L'Ulivo diviso, Pdci per ritiro

Nel giorno in cui Berlusconi da Varsavia conferma che la posizione dell'Italia sull'Iraq «non cambia», i Ds con D'Alema e Fassino chiedono «una svolta» che vada oltre l'applicazione della risoluzione Onu, mentre il Pdci presenta la mozione che chiede un rientro dei soldati; e oggi la sinistra dell'Ulivo aderisce alle manifestazioni organizzate in tutta Italia dai movimenti pacifisti. «Le responsabilità di Berlusconi - attacca il leader del Pdci, Diliberto - sono inaudite.
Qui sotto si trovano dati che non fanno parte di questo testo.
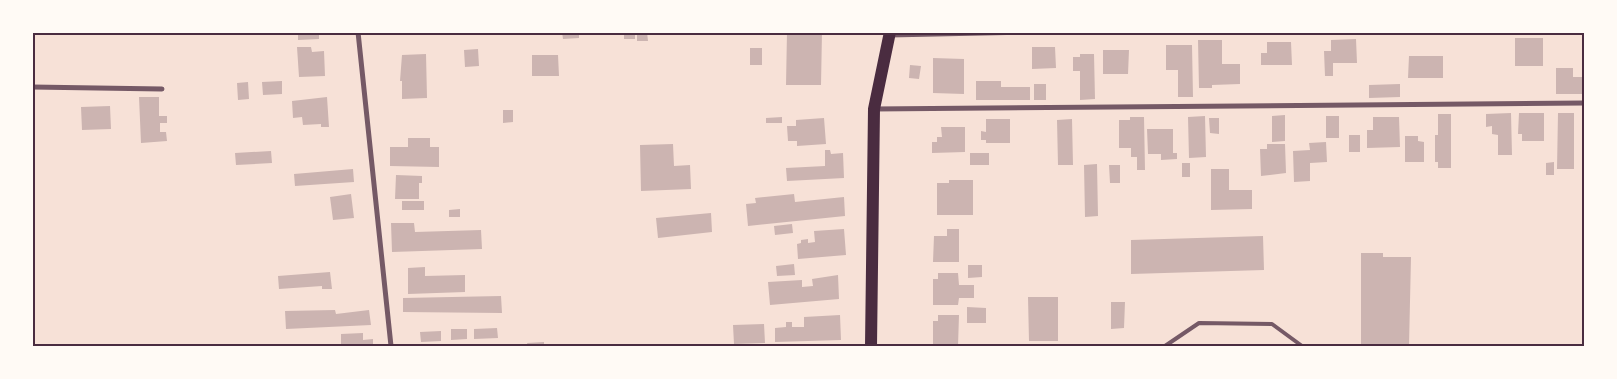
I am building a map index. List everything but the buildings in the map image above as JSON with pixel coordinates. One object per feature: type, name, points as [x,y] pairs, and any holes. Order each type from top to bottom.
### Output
[{"type":"main road","points":[[871,346],[874,109],[889,34]]},
{"type":"street","points":[[358,32],[391,346]]},
{"type":"street","points":[[889,34],[1028,32]]},
{"type":"street","points":[[32,87],[162,89]]},
{"type":"street","points":[[874,109],[1584,103]]},
{"type":"lane","points":[[1165,346],[1200,323],[1272,324],[1302,346]]}]
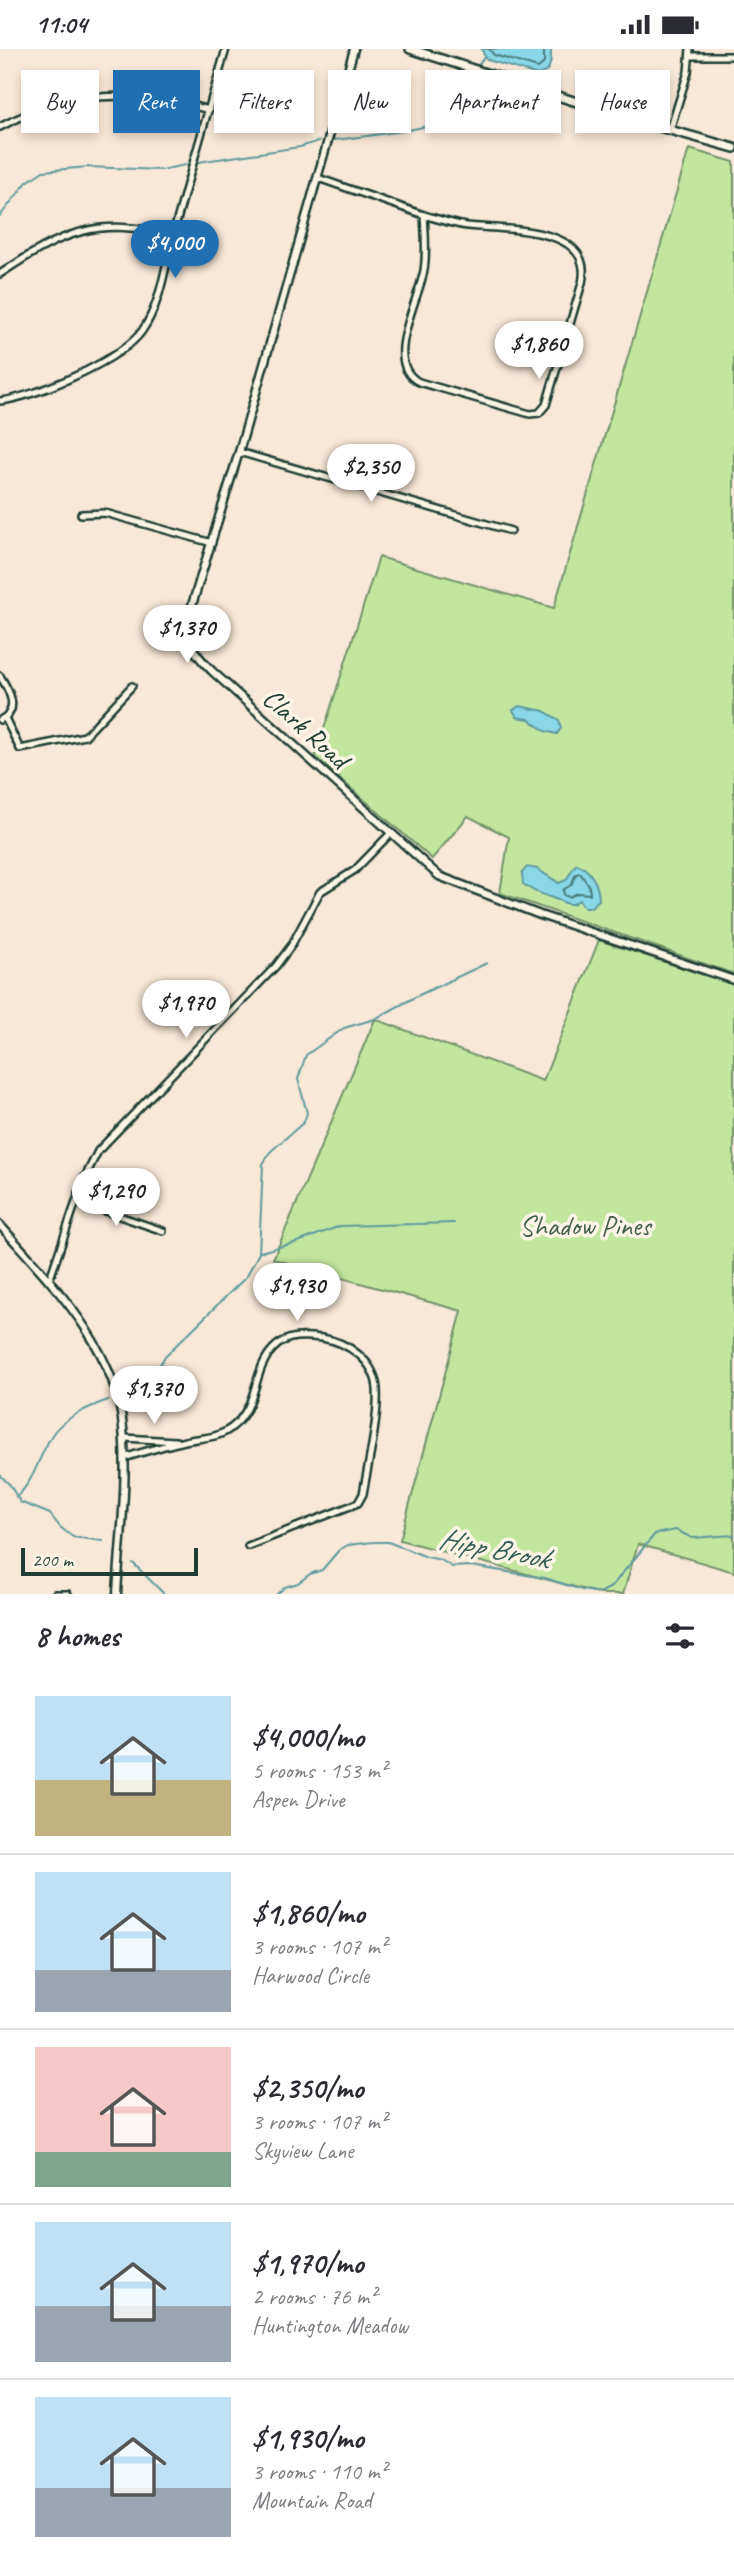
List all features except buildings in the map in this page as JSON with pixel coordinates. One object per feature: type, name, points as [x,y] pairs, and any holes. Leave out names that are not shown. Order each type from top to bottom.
[{"type":"main road","points":[[410,49],[575,100]]},
{"type":"main road","points":[[670,130],[734,148]]},
{"type":"street","points":[[0,401],[20,398],[112,357],[131,344],[143,330],[154,306],[226,49]]},
{"type":"street","name":"Clark Road","points":[[354,49],[187,624],[191,647],[212,671],[431,870],[455,884],[734,980]]},
{"type":"street","points":[[670,130],[688,72],[690,53],[734,56]]},
{"type":"street","points":[[0,127],[40,109],[91,97],[141,96],[209,110]]},
{"type":"street","points":[[318,178],[464,226],[546,236],[566,243],[579,253],[584,268],[582,283],[542,411],[530,414],[419,382],[405,370],[401,354],[424,270],[424,215]]},
{"type":"street","points":[[0,274],[37,250],[83,231],[125,226],[173,235]]},
{"type":"street","points":[[239,452],[511,531]]},
{"type":"street","points":[[81,515],[90,512],[105,513],[212,543]]},
{"type":"street","points":[[0,676],[11,697],[11,707],[3,719],[20,749],[81,737],[98,724],[132,686]]},
{"type":"street","points":[[49,1281],[76,1201],[90,1165],[99,1151],[276,966],[291,946],[320,892],[355,870],[390,834]]},
{"type":"street","points":[[76,1201],[163,1231]]},
{"type":"street","points":[[0,1225],[49,1281],[88,1332],[109,1370],[120,1408],[124,1438],[117,1594]]},
{"type":"street","points":[[124,1458],[183,1441],[215,1437],[233,1427],[250,1405],[269,1354],[279,1343],[305,1336],[341,1342],[355,1351],[370,1369],[377,1389],[363,1495],[358,1503],[248,1546]]},
{"type":"street","points":[[124,1438],[183,1441]]},
{"type":"street","points":[[55,1594],[68,1594]]},
{"type":"green space","points":[[689,149],[734,162],[734,974],[500,893],[509,837],[468,816],[432,859],[315,757],[379,557],[554,608]]},
{"type":"green space","name":"Shadow Pines","points":[[599,940],[734,985],[734,1572],[638,1544],[623,1594],[601,1594],[400,1540],[462,1311],[273,1259],[375,1019],[543,1081]]},
{"type":"water","points":[[482,49],[551,49],[551,61],[547,70],[521,70],[485,58]]},
{"type":"water","points":[[519,706],[544,711],[559,720],[561,728],[557,734],[545,731],[529,719],[517,717],[513,710]]},
{"type":"water","points":[[576,864],[589,873],[597,889],[599,900],[591,907],[584,907],[579,900],[568,904],[523,884],[522,873],[527,867],[537,869],[559,883],[566,880]]},
{"type":"waterway","points":[[479,64],[485,56]]},
{"type":"waterway","points":[[334,140],[425,126]]},
{"type":"waterway","points":[[198,162],[300,147],[319,141]]},
{"type":"waterway","points":[[0,216],[27,182],[43,171],[88,167],[161,170],[190,164]]},
{"type":"waterway","points":[[127,1393],[147,1386],[165,1356],[246,1277],[259,1253],[263,1164],[270,1152],[304,1122],[307,1113],[298,1079],[306,1055],[344,1028],[375,1019],[487,963]]},
{"type":"waterway","points":[[260,1252],[298,1242],[340,1226],[454,1223]]},
{"type":"waterway","points":[[16,1497],[28,1483],[56,1429],[77,1414],[108,1400]]},
{"type":"waterway","name":"Hipp Brook","points":[[0,1475],[20,1502],[50,1514],[60,1527],[73,1537],[103,1541]]},
{"type":"waterway","name":"Hipp Brook","points":[[277,1594],[285,1587],[322,1570],[339,1550],[348,1545],[373,1542],[388,1542],[441,1560],[452,1567],[471,1566],[545,1578],[600,1593],[611,1587],[655,1534],[676,1530],[692,1538],[734,1535]]},
{"type":"waterway","name":"Hipp Brook","points":[[133,1563],[164,1594]]}]
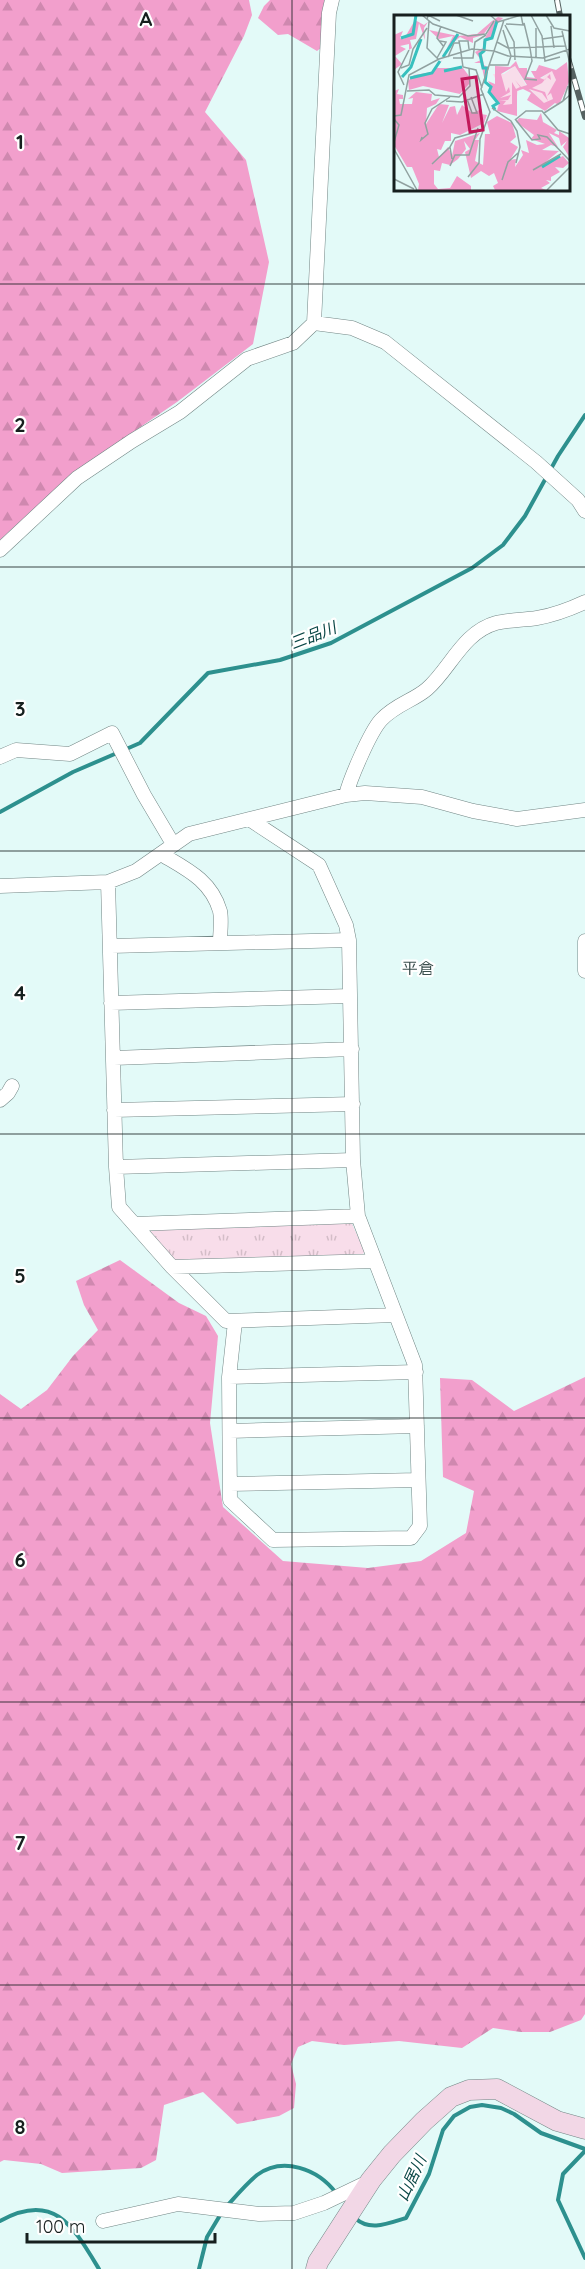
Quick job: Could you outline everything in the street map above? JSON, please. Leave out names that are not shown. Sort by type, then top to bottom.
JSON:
[{"type":"street","points":[[0,550],[77,478],[180,412],[247,359],[293,343],[314,323],[329,14],[332,0]]},
{"type":"street","points":[[314,323],[352,328],[386,342],[536,462],[578,500],[585,511]]},
{"type":"street","points":[[346,795],[350,780],[380,721],[399,704],[425,691],[440,676],[468,639],[494,623],[539,618],[585,602]]},
{"type":"street","points":[[0,757],[15,750],[70,754],[112,733],[172,844]]},
{"type":"street","points":[[0,886],[108,882],[136,871],[189,834],[346,795],[365,793],[422,797],[473,811],[517,819],[585,810]]},
{"type":"street","points":[[235,1322],[229,1377],[230,1500],[273,1540],[411,1538],[420,1526],[416,1372],[358,1216],[353,1160],[351,996],[349,940],[346,926],[319,865],[249,819]]},
{"type":"street","points":[[161,854],[198,876],[213,896],[220,912],[220,943]]},
{"type":"street","points":[[108,882],[119,1207],[172,1267],[226,1321],[395,1315]]},
{"type":"street","points":[[111,946],[349,940]]},
{"type":"street","points":[[585,941],[585,971]]},
{"type":"street","points":[[111,1003],[351,996]]},
{"type":"street","points":[[114,1058],[352,1050]]},
{"type":"street","points":[[0,1100],[8,1094],[12,1086]]},
{"type":"street","points":[[114,1110],[353,1104]]},
{"type":"street","points":[[116,1167],[353,1160]]},
{"type":"street","points":[[134,1224],[358,1216]]},
{"type":"street","points":[[172,1267],[375,1261]]},
{"type":"street","points":[[229,1377],[416,1372]]},
{"type":"street","points":[[230,1431],[417,1426]]},
{"type":"street","points":[[230,1484],[418,1480]]},
{"type":"street","points":[[316,2269],[318,2262],[371,2180],[397,2149],[451,2097],[469,2090],[497,2089],[557,2121],[585,2129]]},
{"type":"street","points":[[103,2221],[178,2204],[259,2214],[294,2213],[324,2203],[371,2180]]},
{"type":"green space","points":[[0,0],[249,0],[252,15],[244,36],[205,112],[246,160],[269,262],[253,344],[177,402],[76,471],[0,540]]},
{"type":"green space","points":[[270,0],[329,0],[322,47],[317,51],[288,34],[278,35],[258,18]]},
{"type":"green space","points":[[348,1222],[352,1224],[365,1252],[359,1257],[174,1261],[150,1234],[152,1227]]},
{"type":"green space","points":[[120,1260],[179,1303],[206,1316],[218,1336],[210,1423],[223,1507],[283,1561],[368,1568],[421,1561],[466,1533],[474,1491],[443,1477],[440,1378],[472,1380],[514,1411],[585,1377],[585,2014],[581,2020],[550,2032],[521,2032],[493,2028],[462,2048],[399,2041],[344,2045],[312,2041],[298,2047],[291,2064],[296,2084],[294,2108],[279,2116],[237,2124],[203,2092],[164,2105],[156,2160],[141,2168],[62,2173],[41,2164],[4,2160],[0,2162],[0,1394],[21,1409],[47,1390],[73,1356],[98,1330],[84,1305],[76,1281]]},
{"type":"waterway","name":"三品川","points":[[124,750],[140,743],[208,673],[280,660],[331,643],[472,568],[503,545],[525,516],[558,456],[585,415]]},
{"type":"waterway","name":"三品川","points":[[0,812],[73,772],[117,753]]},
{"type":"waterway","name":"山居川","points":[[355,2218],[367,2225],[386,2224],[406,2218],[429,2174],[443,2130],[454,2116],[470,2107],[482,2105],[501,2108],[514,2114],[541,2133],[585,2149]]},
{"type":"waterway","points":[[585,2151],[563,2174],[558,2200],[585,2258]]},
{"type":"waterway","name":"山居川","points":[[227,2206],[257,2175],[278,2166],[300,2168],[310,2172],[320,2177],[336,2193]]},
{"type":"waterway","name":"山居川","points":[[0,2221],[19,2213],[35,2210],[48,2212],[60,2218],[70,2227],[99,2269]]},
{"type":"waterway","name":"山居川","points":[[199,2269],[207,2237],[222,2212]]},
{"type":"railway","points":[[557,0],[560,15]]},
{"type":"railway","points":[[570,65],[585,117]]},
{"type":"district","name":"平倉","points":[[418,968]]}]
Oggi in tutta Italia ci saranno manifestazioni per la pace e i militanti del mio partito continueranno la raccolta di firme per il ritiro dei nostri militari dall'Iraq». Malgrado ciò i più ottimisti sembrano proprio i Verdi che, con Pecoraro Scanio, si dicono convinti che «le posizioni per quanto variegate si avvicinano»; questo in sintonia con il leader della Margherita, Rutelli che, al termine del vertice, si dice convinto che alla fine si troverà «una sintesi». Bertinotti definisce «scontata» la divisione del centrosinistra sul ritiro delle truppe e preferisce sottolineare il valore dell'intesa trovata sulla mobilitazione per la «Pace a Gerusalemme», che recepisce la piattaforma di pace che verrà presentata a Ginevra. Ma ciò non impedisce ad Achille Occhetto di sottolineare le contraddizioni: «Il Centrosinistra deve dunque trovare l'unità». E Pecoraro Scanio entra nel merito: «Chi, come noi, era partito chiedendo il ritiro totale dall'Iraq, oggi si dice a favore della sostituzione dei soldati con truppe dell'Onu e della Lega Araba. Altri sanno che non si può dire solamente restiamo, perchè sarebbe una follia...». «Occorre una svolta - chiarisce D'Alema - che passa attraverso una piena ed effettiva presa di responsabilità dell' Onu».